● **WORK REQUIRED**
Leave every picture out, and retype all the remaining records exactly.

● **MATERIAL SUPPLIED**
┌──

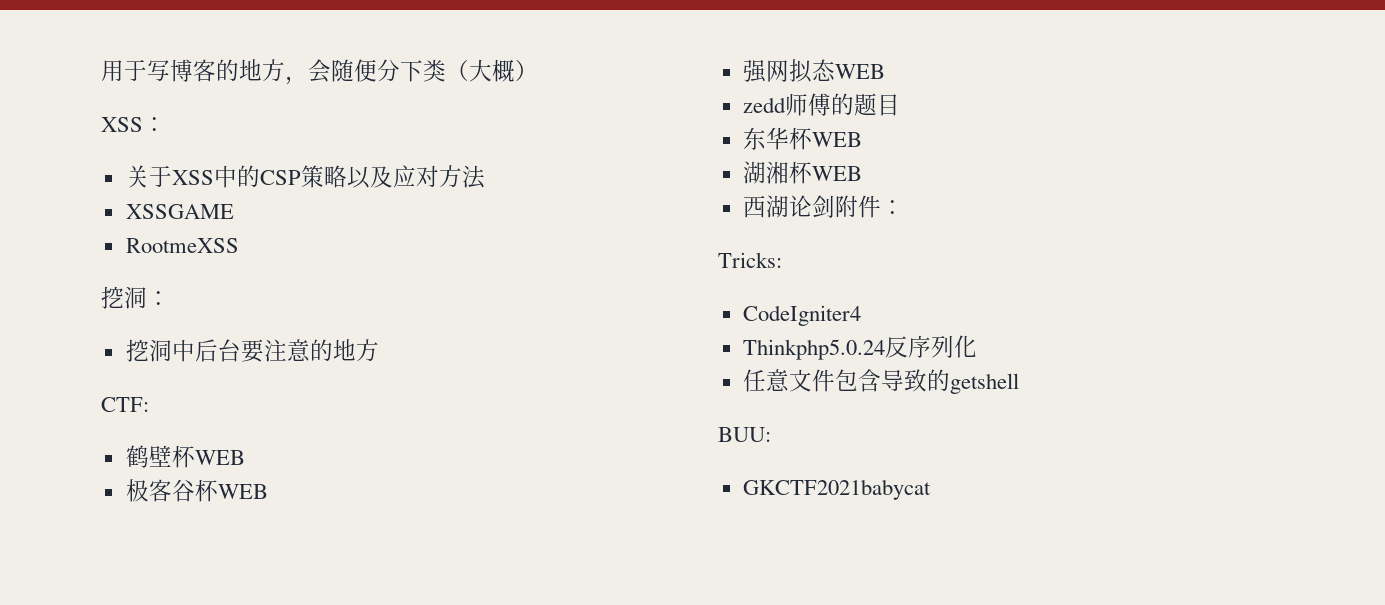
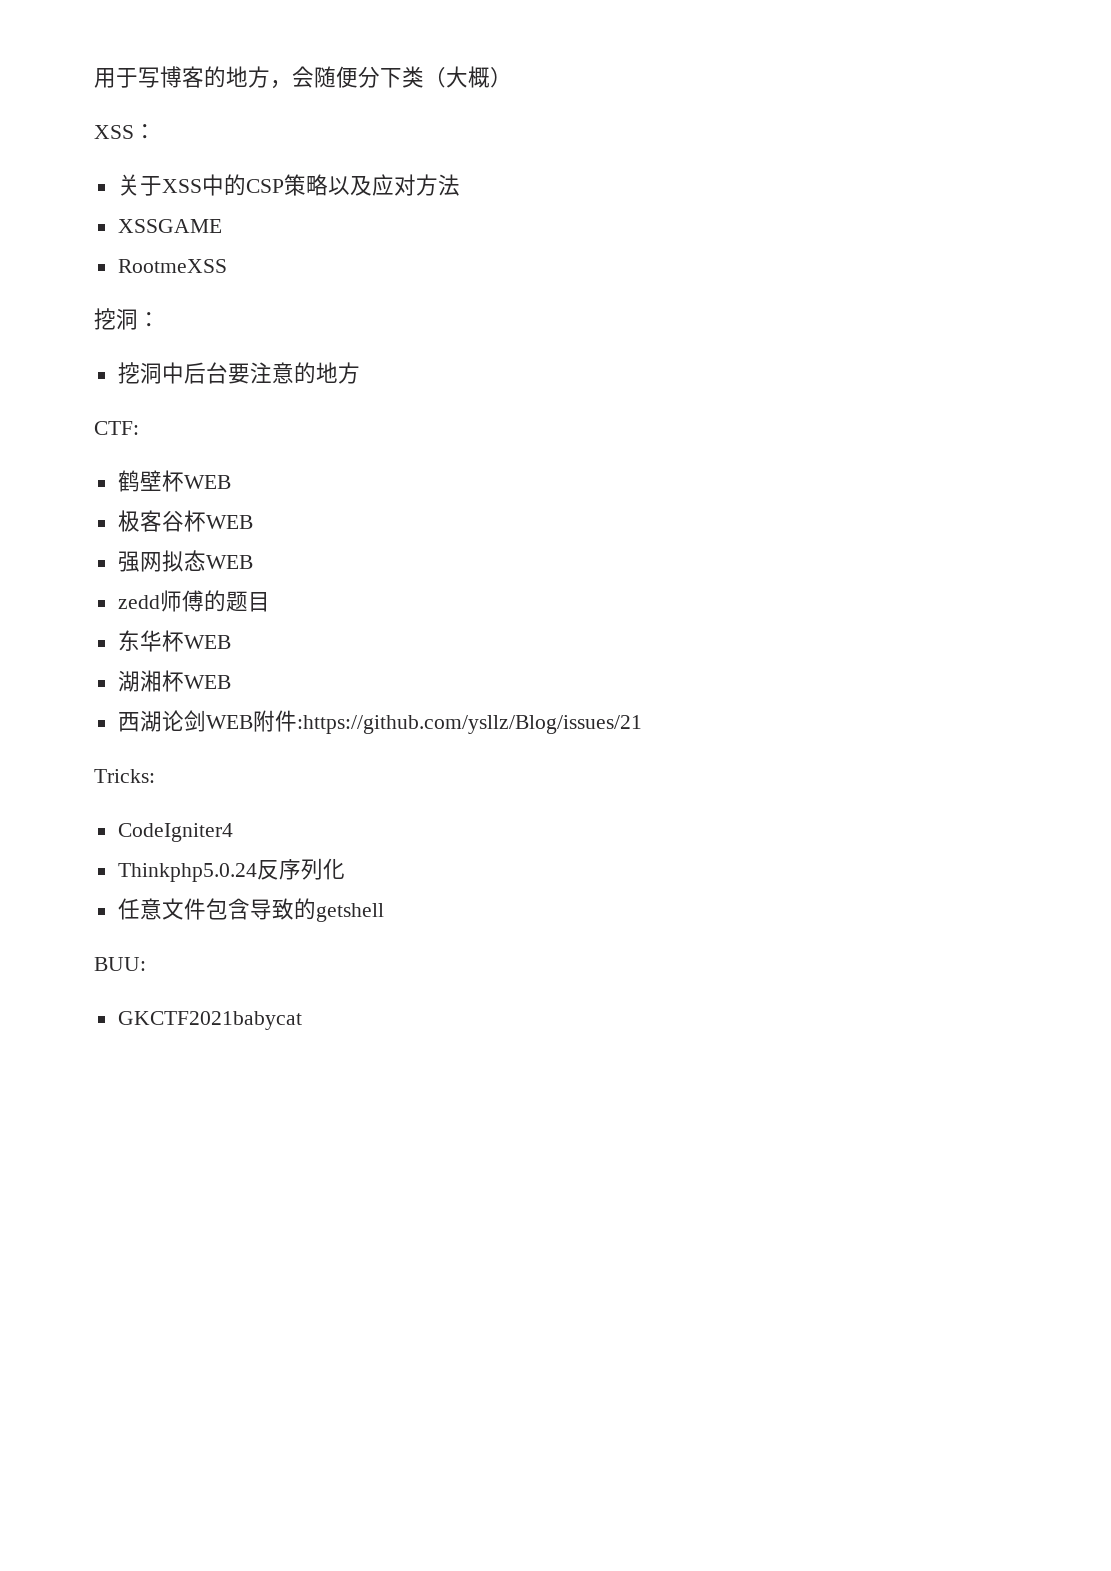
[834,195,904,218] 附件： -> [205,710,642,734] WEB附件:https://github.com/ysllz/Blog/issues/21

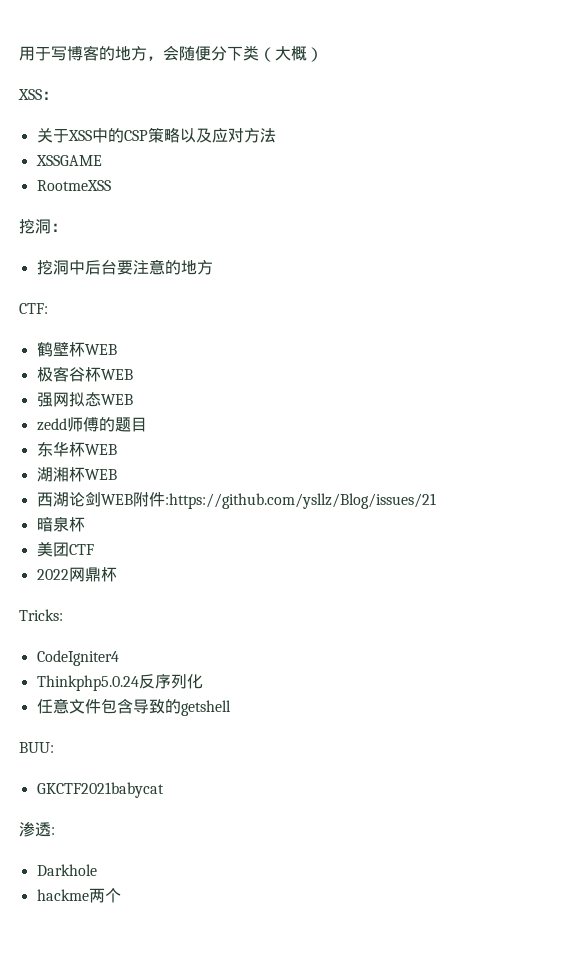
(642, 724) none -> [36,516,85,532] [36,542,94,557] [36,567,117,582] // 暗泉杯 // 美团CTF // 2022网鼎杯
(302, 1020) none -> [19,822,55,837] [36,864,97,876] [36,888,121,903] // 渗透: // Darkhole // hackme两个

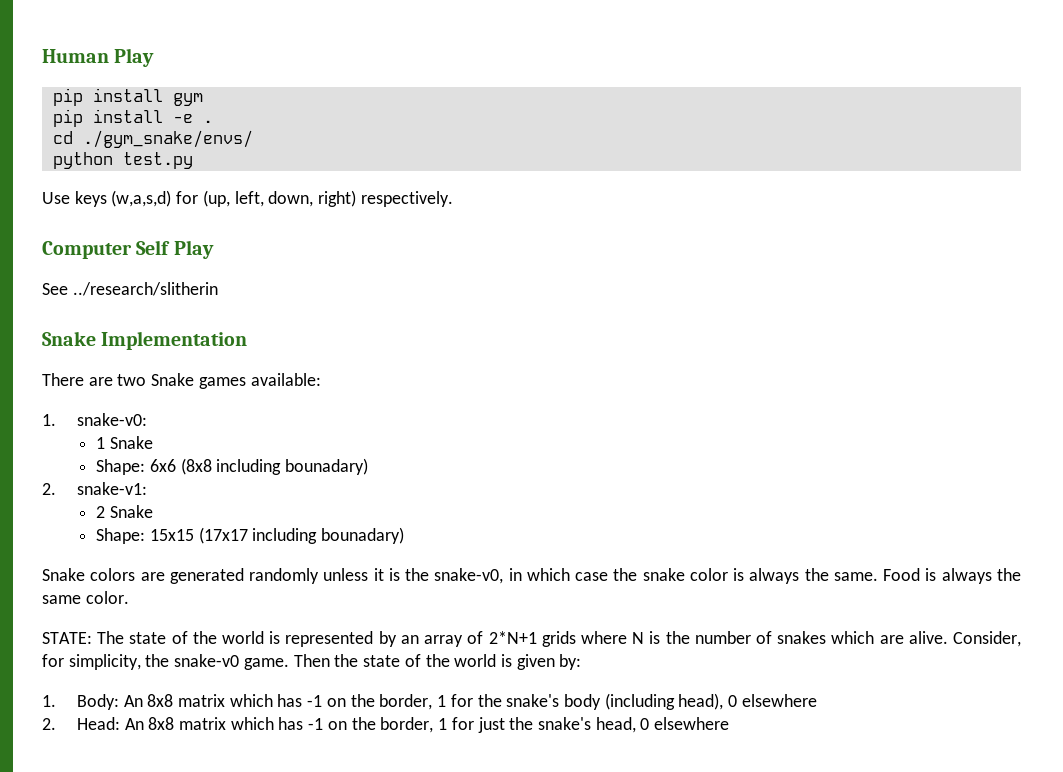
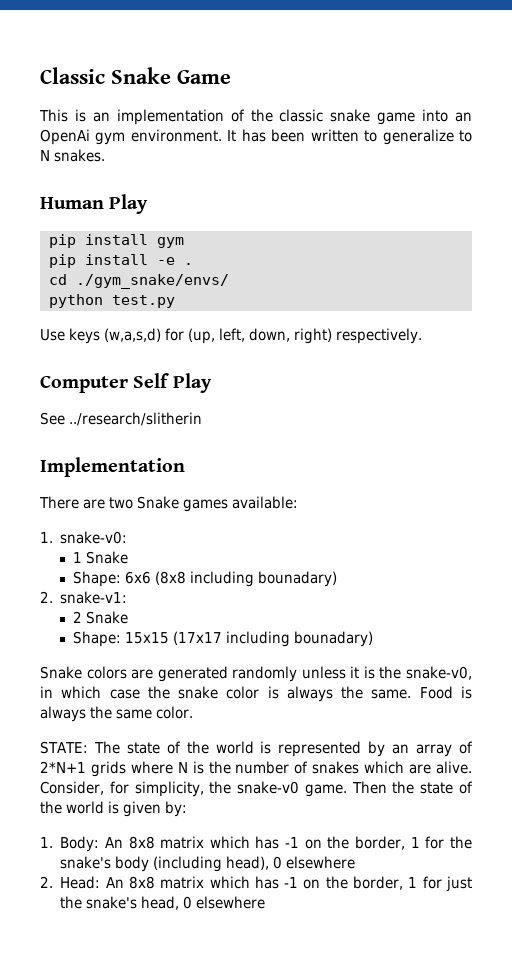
(42, 56) none -> [40,67,231,84] [39,109,472,125] [40,129,473,145] [40,149,105,162] Classic Snake Game // This is an implementation of the classic snake game into an OpenAi gym environment. It has been written to generalize to N snakes. //
[42,331,96,346] Snake -> (202, 419) none

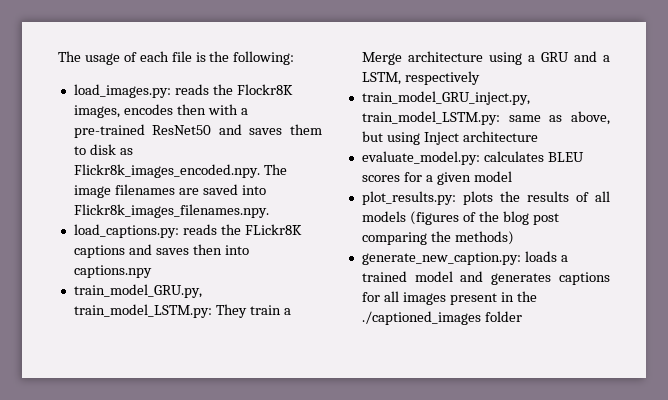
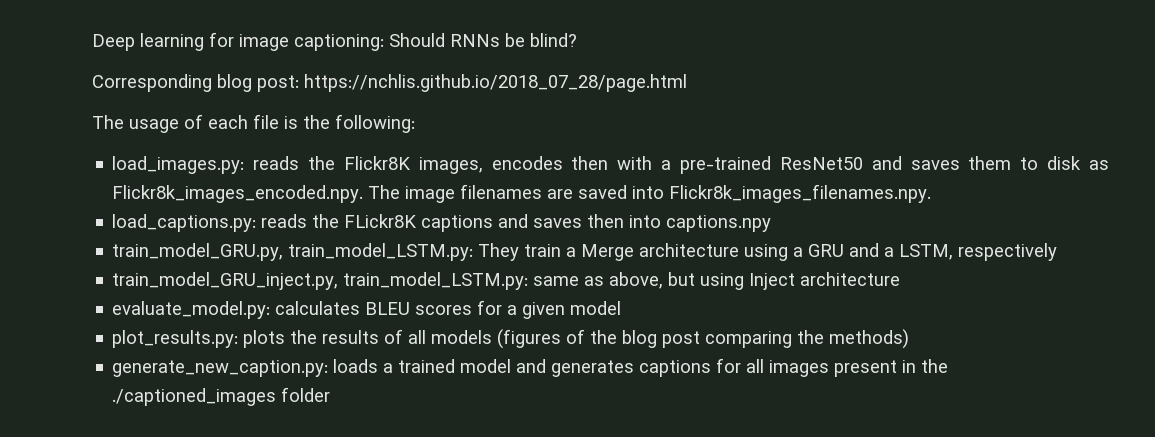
(58, 56) none -> [92,32,577,51] [92,74,687,92] Deep learning for image captioning: Should RNNs be blind? // Corresponding blog post: https://nchlis.github.io/2018_07_28/page.html //
[236,84,293,95] Flockr8K -> [343,156,411,170] Flickr8K

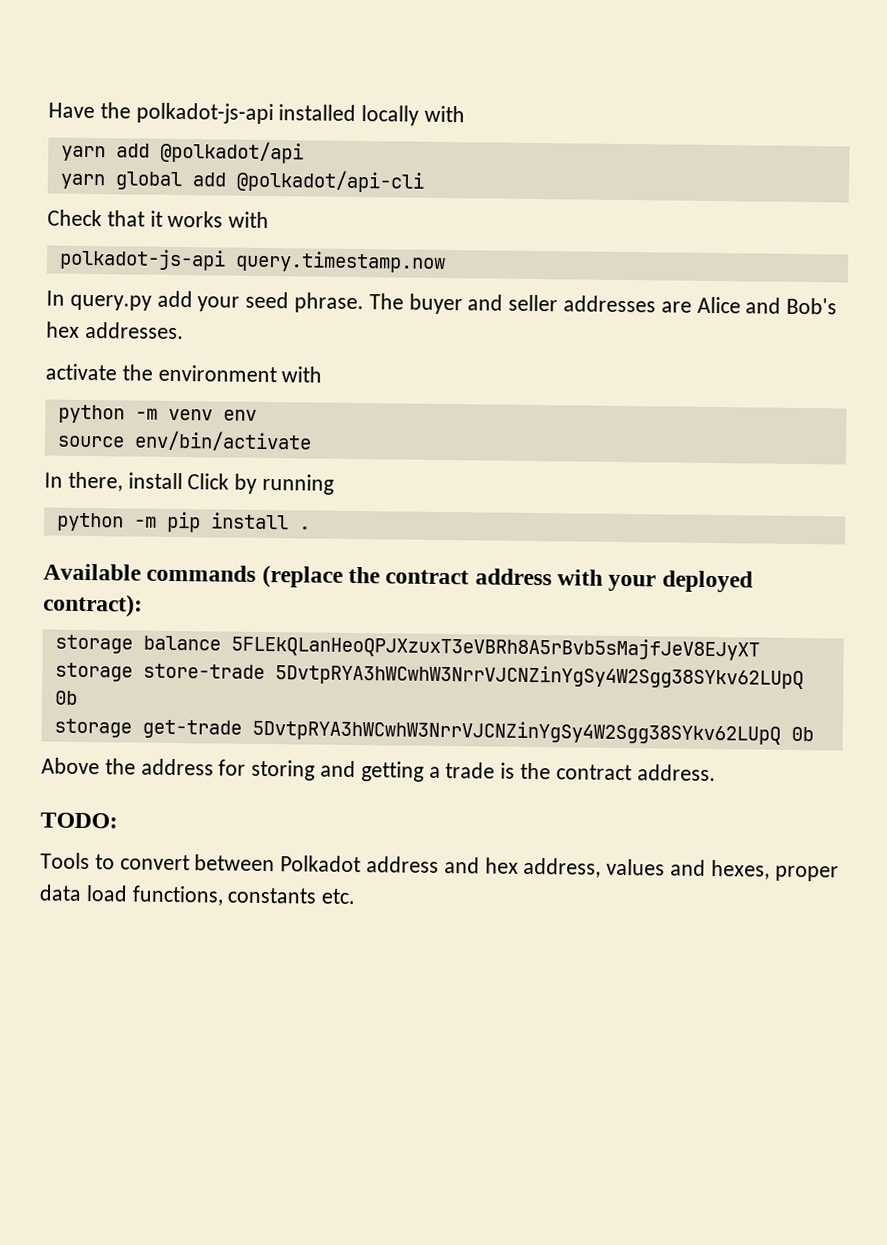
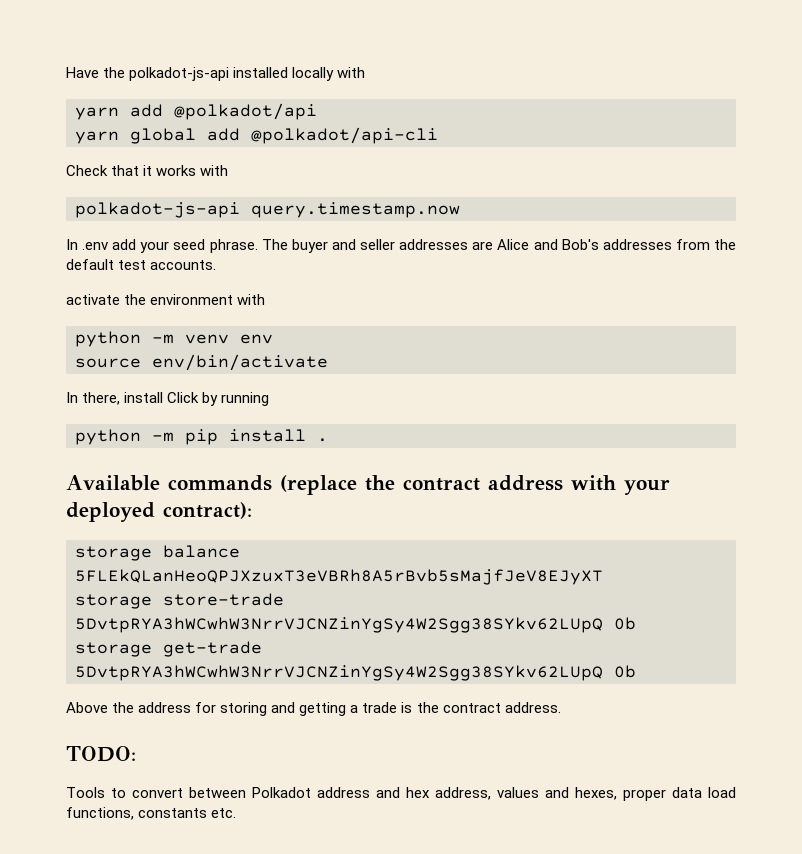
[69,294,152,311] query.py -> [82,242,109,250] .env
[46,321,184,340] hex addresses. -> [602,239,737,250] [66,259,217,270] addresses from the default test accounts.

└──

● **EXPECTED ANSWER**
[834,195,904,218] 附件： -> [205,710,642,734] WEB附件:https://github.com/ysllz/Blog/issues/21

(642, 724) none -> [36,516,85,532] [36,542,94,557] [36,567,117,582] // 暗泉杯 // 美团CTF // 2022网鼎杯
(302, 1020) none -> [19,822,55,837] [36,864,97,876] [36,888,121,903] // 渗透: // Darkhole // hackme两个

(42, 56) none -> [40,67,231,84] [39,109,472,125] [40,129,473,145] [40,149,105,162] Classic Snake Game // This is an implementation of the classic snake game into an OpenAi gym environment. It has been written to generalize to N snakes. //
[42,331,96,346] Snake -> (202, 419) none

(58, 56) none -> [92,32,577,51] [92,74,687,92] Deep learning for image captioning: Should RNNs be blind? // Corresponding blog post: https://nchlis.github.io/2018_07_28/page.html //
[236,84,293,95] Flockr8K -> [343,156,411,170] Flickr8K

[69,294,152,311] query.py -> [82,242,109,250] .env
[46,321,184,340] hex addresses. -> [602,239,737,250] [66,259,217,270] addresses from the default test accounts.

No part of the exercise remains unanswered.